## TASK DATA
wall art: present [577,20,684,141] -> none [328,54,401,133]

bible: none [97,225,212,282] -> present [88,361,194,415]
==
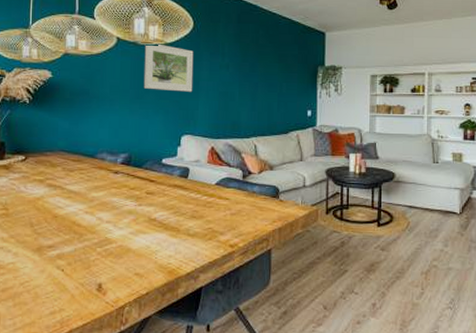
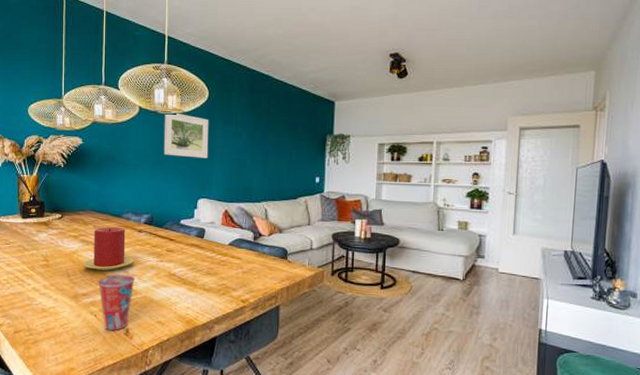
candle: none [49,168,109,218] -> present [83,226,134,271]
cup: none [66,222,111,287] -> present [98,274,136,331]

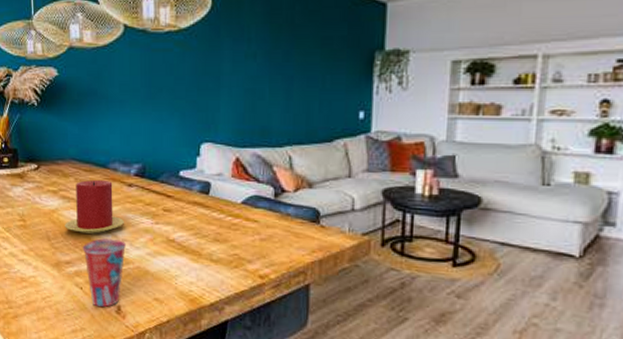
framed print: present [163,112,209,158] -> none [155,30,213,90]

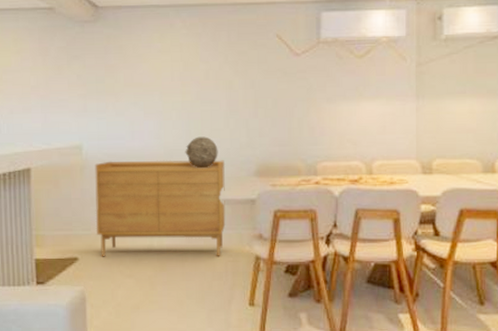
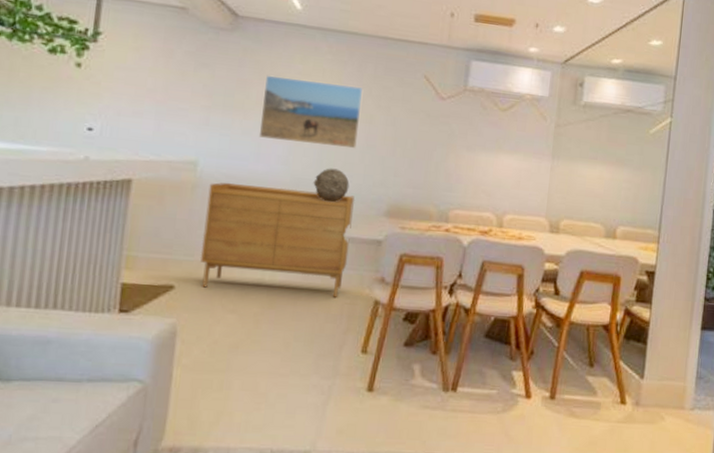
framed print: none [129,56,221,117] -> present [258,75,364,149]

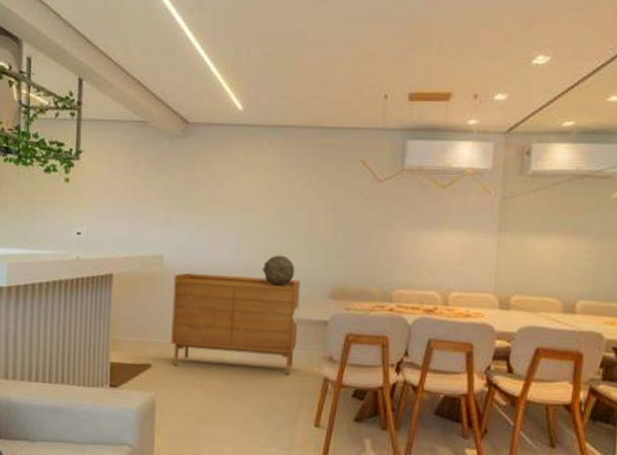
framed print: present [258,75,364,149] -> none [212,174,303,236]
==
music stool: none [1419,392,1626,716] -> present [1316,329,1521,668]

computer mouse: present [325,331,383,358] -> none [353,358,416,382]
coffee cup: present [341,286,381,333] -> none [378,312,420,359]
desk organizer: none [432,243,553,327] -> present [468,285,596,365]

## PROBLEM TO WORK ON
Up in the listing, locate the line with "framed print: present [163,112,209,158]"; print it and every line after it down to the line with "framed print: present [258,75,364,149]", which is included too. Skip the pictures.

## RESULT BELOW
framed print: present [163,112,209,158] -> none [155,30,213,90]

framed print: none [129,56,221,117] -> present [258,75,364,149]

framed print: present [258,75,364,149] -> none [212,174,303,236]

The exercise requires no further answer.